Former U. S. Senators Sam Nunn (D-Ga.), Warren Rudman (R-N.H.), Evan Bayh (D-Ind.) and Pete Domenici (R-N.M.) have convened a bipartisan group of former members of Congress for four public forums on the federal debt and related issues in the weeks leading up to the presidential debates.
The first program is scheduled for tomorrow, Sept. 12, at the Center for Strategic and International Studies (CSIS), 1800 K Street, N.W., Washington. The program, which will run from 9:15 a.m. to 11:30 a.m., will provide an overview of the nation’s fiscal challenges and will feature two former U.S. Treasury secretaries: Robert Rubin and James A. Baker III.
This new initiative, “Strengthening of America – Our Children’s Future,” also involves several organizations, including The Concord Coalition. Nunn and Rudman serve as Concord’s co-chairmen.
Future sessions will focus on the national security implications of the debt, bipartisan deficit-reduction proposals, pro-growth tax reform, and the critical need to curb rising entitlement costs and health care spending.
“Neither party seems willing to address this issue with either common sense or simple arithmetic,” the four former senators said in a joint statement. “There are current members of both parties, however, who understand the stakes and who are willing to work together by putting the country first. We hope to support, strengthen, and help add to that group.”
In another development, Concord and two other organizations – the Bipartisan Policy Center and The Committee for a Responsible Federal Budget – ran an ad yesterday in Politico urging the nation’s leaders to take “concrete steps toward a long-term debt reduction plan” while dealing with the year-end “fiscal cliff.”
The fiscal cliff involves sharp “automatic” spending cuts and the scheduled expiration of large tax cuts, a combination that economists say could trigger a recession if everything takes effect at once. Officials in both parties have expressed a strong interest in passing legislation to modify at least some parts of the fiscal cliff.
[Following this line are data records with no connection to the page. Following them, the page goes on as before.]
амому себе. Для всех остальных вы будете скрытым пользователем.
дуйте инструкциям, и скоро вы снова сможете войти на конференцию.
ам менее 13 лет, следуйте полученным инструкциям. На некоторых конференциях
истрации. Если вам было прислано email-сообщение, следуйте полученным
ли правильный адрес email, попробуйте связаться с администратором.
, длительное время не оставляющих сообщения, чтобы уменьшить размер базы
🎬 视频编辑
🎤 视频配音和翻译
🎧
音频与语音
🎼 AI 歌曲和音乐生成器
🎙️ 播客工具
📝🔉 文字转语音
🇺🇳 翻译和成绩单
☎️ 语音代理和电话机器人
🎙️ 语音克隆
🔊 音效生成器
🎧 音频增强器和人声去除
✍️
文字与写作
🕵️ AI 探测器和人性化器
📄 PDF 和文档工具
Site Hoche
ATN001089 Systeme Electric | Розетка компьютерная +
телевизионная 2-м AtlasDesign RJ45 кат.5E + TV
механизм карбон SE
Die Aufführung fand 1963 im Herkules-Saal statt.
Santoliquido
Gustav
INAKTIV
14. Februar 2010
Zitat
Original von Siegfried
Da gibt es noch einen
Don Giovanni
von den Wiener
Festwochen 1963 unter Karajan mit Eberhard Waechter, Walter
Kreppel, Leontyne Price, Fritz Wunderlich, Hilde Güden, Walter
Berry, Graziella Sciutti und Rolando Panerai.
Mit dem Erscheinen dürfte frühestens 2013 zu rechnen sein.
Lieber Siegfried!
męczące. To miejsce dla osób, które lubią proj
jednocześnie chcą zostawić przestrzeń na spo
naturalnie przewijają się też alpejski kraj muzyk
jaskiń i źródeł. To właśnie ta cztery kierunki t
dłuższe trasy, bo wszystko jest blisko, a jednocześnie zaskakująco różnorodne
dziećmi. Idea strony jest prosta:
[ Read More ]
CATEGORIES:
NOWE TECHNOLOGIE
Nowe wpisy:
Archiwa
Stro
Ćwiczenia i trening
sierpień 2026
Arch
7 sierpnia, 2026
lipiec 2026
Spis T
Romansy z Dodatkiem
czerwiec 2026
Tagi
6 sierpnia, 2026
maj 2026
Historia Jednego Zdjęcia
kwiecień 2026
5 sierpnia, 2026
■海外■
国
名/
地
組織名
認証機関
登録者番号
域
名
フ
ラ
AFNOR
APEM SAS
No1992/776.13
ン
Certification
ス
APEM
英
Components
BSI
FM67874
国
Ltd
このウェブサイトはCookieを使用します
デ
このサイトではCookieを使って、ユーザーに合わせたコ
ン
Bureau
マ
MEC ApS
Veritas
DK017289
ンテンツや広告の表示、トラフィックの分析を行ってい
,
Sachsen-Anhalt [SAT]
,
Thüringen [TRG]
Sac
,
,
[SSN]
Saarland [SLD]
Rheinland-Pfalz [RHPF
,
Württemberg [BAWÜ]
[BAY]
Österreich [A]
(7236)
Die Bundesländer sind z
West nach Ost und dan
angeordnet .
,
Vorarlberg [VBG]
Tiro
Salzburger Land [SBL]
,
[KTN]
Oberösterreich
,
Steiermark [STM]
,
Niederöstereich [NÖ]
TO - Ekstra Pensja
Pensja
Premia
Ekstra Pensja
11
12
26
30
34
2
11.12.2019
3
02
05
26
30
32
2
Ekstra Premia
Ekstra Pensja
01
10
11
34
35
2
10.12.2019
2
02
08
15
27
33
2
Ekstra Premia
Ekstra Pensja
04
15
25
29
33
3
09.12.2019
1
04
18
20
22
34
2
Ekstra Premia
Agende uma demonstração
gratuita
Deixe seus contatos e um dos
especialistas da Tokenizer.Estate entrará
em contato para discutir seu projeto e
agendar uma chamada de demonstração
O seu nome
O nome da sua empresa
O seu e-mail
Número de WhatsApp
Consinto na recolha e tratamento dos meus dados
“The President and Congress have received several comprehensive bipartisan plans from elected officials and other budget experts,” the organizations say in the ad. “Use this opportunity to forge agreement.”
Concord also has a new feature on concordcoalition.org to help voters find “key questions” to ask candidates for federal office, along with background information to help evaluate their responses.